→ **PROBLEM STATEMENT**
Copy the lines below exactly, beginning with the line containing "scientific name: Stipa araxensis" and continuing through the last line.

___ WORKING DATA ___

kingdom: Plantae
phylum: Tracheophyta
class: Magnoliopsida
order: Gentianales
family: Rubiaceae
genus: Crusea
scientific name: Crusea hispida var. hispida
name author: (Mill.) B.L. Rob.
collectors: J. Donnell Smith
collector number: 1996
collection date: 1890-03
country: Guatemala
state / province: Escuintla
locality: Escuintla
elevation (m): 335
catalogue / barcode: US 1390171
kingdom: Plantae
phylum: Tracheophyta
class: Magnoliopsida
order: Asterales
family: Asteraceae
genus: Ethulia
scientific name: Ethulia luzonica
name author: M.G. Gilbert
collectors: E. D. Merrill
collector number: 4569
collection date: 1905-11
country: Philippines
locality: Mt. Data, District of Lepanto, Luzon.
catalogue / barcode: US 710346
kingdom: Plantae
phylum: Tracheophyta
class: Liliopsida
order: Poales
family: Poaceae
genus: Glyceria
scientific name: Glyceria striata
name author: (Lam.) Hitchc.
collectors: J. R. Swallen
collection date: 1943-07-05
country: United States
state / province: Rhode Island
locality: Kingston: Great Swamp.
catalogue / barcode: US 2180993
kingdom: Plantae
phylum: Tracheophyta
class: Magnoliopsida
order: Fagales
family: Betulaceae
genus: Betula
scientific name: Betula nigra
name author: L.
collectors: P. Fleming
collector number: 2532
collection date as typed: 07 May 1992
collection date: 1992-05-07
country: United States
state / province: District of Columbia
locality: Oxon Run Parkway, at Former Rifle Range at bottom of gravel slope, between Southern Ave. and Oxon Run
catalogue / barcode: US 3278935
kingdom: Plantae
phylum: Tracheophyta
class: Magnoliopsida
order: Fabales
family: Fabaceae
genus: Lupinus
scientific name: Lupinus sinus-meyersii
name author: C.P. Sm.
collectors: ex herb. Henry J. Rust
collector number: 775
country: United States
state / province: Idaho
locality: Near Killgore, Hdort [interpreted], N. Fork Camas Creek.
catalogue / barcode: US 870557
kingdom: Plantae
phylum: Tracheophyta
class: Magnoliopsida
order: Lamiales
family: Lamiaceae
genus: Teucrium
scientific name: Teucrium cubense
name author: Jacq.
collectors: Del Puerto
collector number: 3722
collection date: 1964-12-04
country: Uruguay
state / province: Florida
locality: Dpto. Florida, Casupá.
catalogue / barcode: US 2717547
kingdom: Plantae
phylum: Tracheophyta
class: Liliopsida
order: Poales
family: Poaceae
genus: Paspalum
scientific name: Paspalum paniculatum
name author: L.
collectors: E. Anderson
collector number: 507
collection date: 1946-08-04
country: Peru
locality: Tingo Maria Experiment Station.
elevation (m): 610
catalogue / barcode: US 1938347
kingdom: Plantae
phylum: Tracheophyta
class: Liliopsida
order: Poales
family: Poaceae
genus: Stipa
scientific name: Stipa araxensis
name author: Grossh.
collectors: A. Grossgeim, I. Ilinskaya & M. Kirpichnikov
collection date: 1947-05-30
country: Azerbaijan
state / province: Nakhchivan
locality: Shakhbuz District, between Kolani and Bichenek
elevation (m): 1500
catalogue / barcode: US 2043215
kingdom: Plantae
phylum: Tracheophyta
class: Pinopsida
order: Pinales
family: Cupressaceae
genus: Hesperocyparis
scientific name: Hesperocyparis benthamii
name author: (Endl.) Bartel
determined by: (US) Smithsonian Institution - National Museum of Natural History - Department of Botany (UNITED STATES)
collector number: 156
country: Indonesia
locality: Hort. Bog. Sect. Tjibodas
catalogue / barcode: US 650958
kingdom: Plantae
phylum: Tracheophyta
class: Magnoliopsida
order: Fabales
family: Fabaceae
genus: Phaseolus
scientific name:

___

→ **RESPONSE TO THIS TASK**
scientific name: Stipa araxensis
name author: Grossh.
collectors: A. Grossgeim, I. Ilinskaya & M. Kirpichnikov
collection date: 1947-05-30
country: Azerbaijan
state / province: Nakhchivan
locality: Shakhbuz District, between Kolani and Bichenek
elevation (m): 1500
catalogue / barcode: US 2043215
kingdom: Plantae
phylum: Tracheophyta
class: Pinopsida
order: Pinales
family: Cupressaceae
genus: Hesperocyparis
scientific name: Hesperocyparis benthamii
name author: (Endl.) Bartel
determined by: (US) Smithsonian Institution - National Museum of Natural History - Department of Botany (UNITED STATES)
collector number: 156
country: Indonesia
locality: Hort. Bog. Sect. Tjibodas
catalogue / barcode: US 650958
kingdom: Plantae
phylum: Tracheophyta
class: Magnoliopsida
order: Fabales
family: Fabaceae
genus: Phaseolus
scientific name:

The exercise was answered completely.